Straßburg, den 15. Juli 2004
P. Nikiforos DIAMANDOUROS
(1) Beschluss 94/262 des Europäischen Parlaments vom 9. März 1994 über die Regelungen und Allgemeinen Bedingungen für die Ausübung der Aufgaben des Bürgerbeauftragten, ABl. L 113/1994, S. 15.
(2) Die Beschwerdeführerin hat seitdem eine neue Beschwerde eingereicht, die die Beendigung des LIEN-Vertrags 97-2011 betrifft (Beschwerde 49/2004/GG). Dazu hat die Kommission am 30. März 2004 ihre Stellungnahme übermittelt.

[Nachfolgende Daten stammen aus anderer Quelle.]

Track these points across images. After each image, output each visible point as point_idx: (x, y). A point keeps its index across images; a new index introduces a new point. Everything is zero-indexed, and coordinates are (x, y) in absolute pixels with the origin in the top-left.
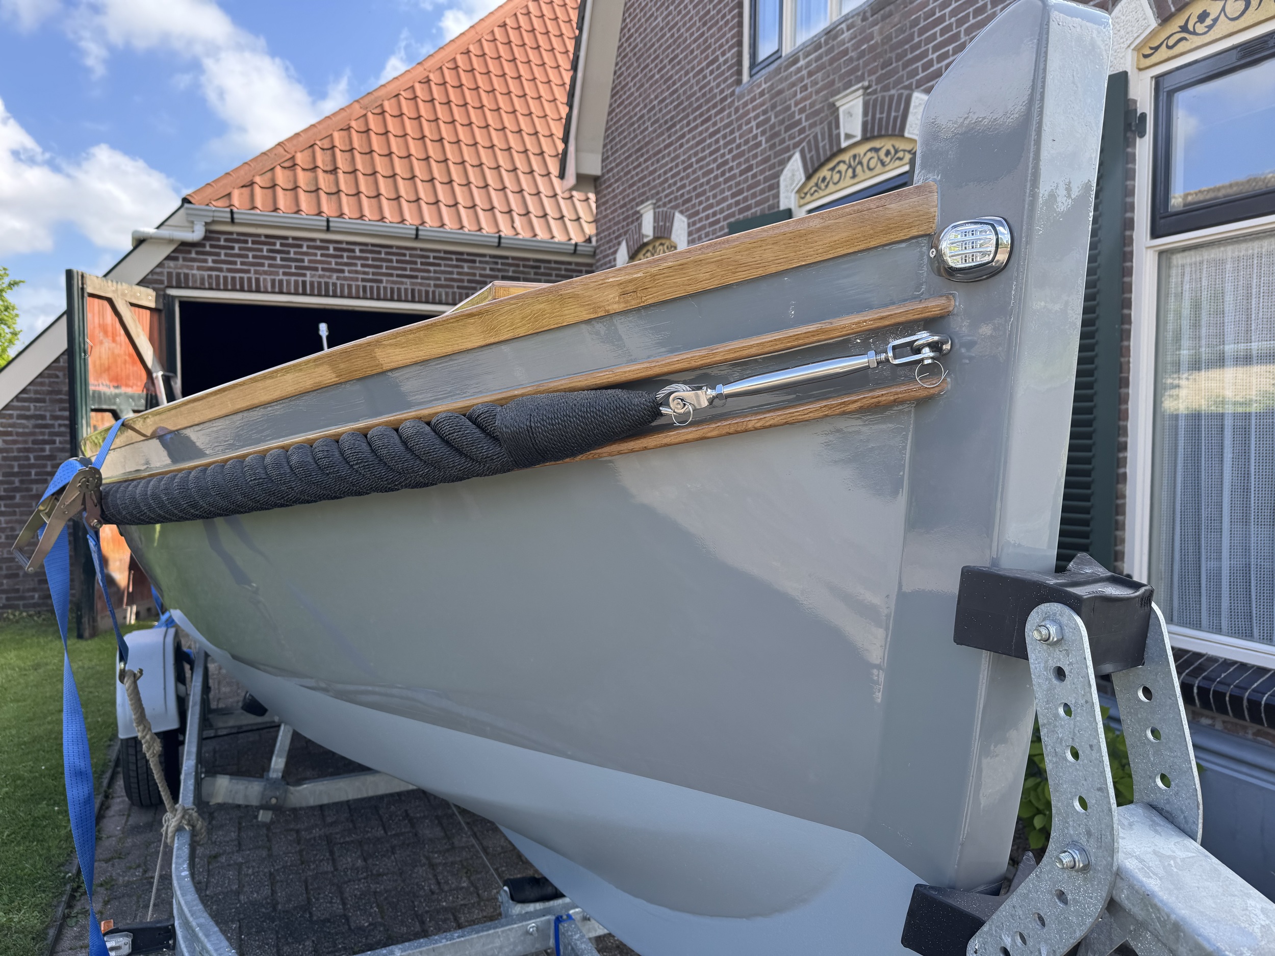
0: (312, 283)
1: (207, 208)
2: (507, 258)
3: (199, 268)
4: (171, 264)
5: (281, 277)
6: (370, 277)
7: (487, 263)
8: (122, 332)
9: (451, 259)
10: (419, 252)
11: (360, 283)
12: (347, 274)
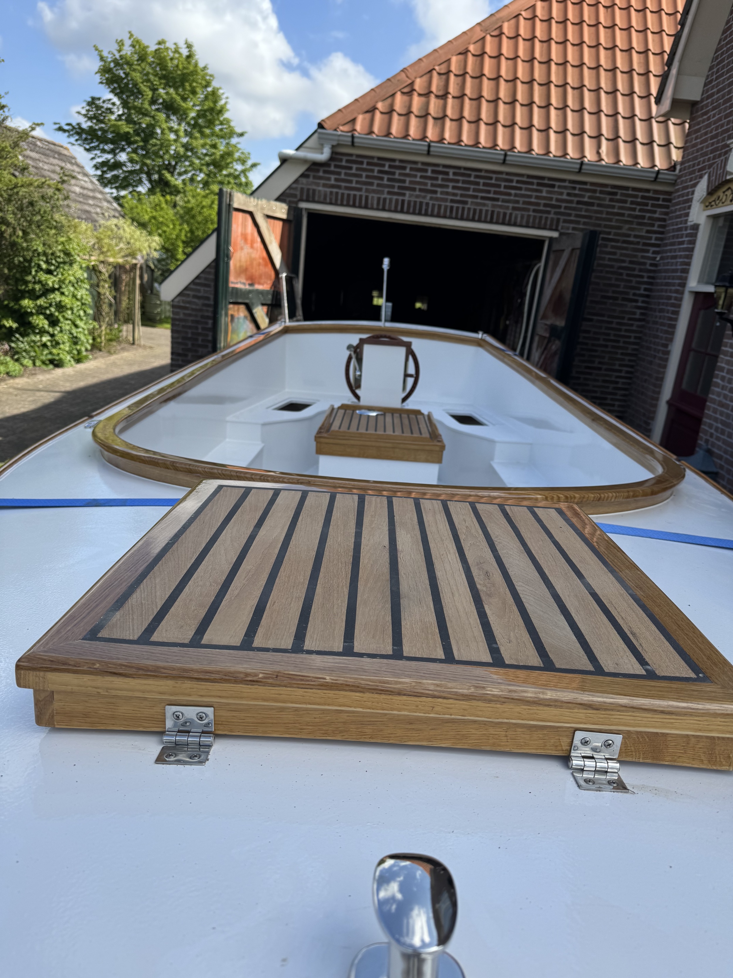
0: (409, 202)
1: (335, 132)
2: (585, 183)
3: (325, 185)
4: (304, 180)
5: (385, 196)
6: (458, 198)
7: (565, 188)
8: (259, 239)
9: (532, 184)
10: (504, 176)
11: (449, 204)
12: (439, 195)
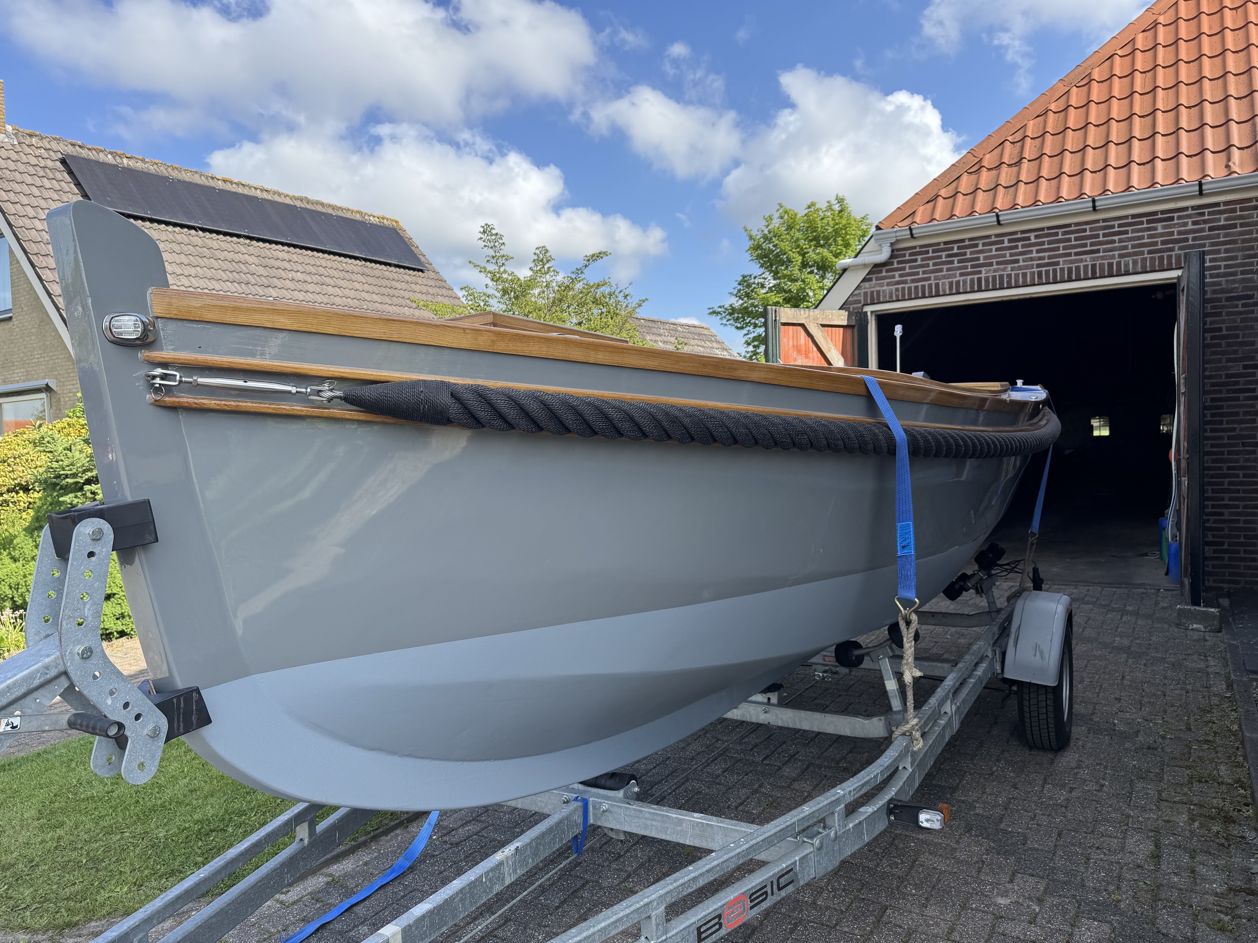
0: (987, 279)
1: (893, 230)
2: (1216, 205)
3: (888, 284)
4: (867, 284)
5: (958, 278)
8: (815, 349)
9: (1142, 223)
10: (1101, 224)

Am 22. April 2004 beschloss der Bürgerbeauftragte auf Ersuchen der Beschwerdeführerin, dass die Beschwerdeführerin die Ergebnisse seiner Untersuchungen im Zusammenhang mit der Beschwerde 1874/2003/GG abwarten könne, bevor sie zur Stellungnahme der Kommission in der Rechtssache 49/2004/GG Stellung nimmt.
(3) In ihrem Schreiben vom 14. Oktober 2003 gab die Beschwerdeführerin irrtümlich den „3. September“ 2001als Datum an.
(4) Siehe Rechtssache T-105/95 WWF (UK) gegen Kommission, Slg. 1997, II-313, Randn. 56; verbundene Rechtssachen C-174/98 P und C-189/98 P Niederlande und Van der Wal gegen Kommission, Slg. 2000, I-1 Randn. 27.
(5) Siehe Rechtssache T-124/96 Interporc gegen Kommission, Slg. 1998, II-231 Randn. 54.
(6) Rechtssache T-123/99 JT’s Corporation gegen Kommission, Slg. 2000, II-3269 Randnr. 65.
(7) So waren beispielsweise in Akte 2 zwei gefaxte Mitteilungen der Delegation der Kommission in Kasachstan an CEV (vom 10. Juni und 26. Juli 1999, aufgeführt unter II 5 und 6) für die Beschwerdeführerin zugänglich, eine E-mail der Delegation an CEV (vom 17. oder 19. November 1999, aufgeführt unter III 14) dagegen nicht.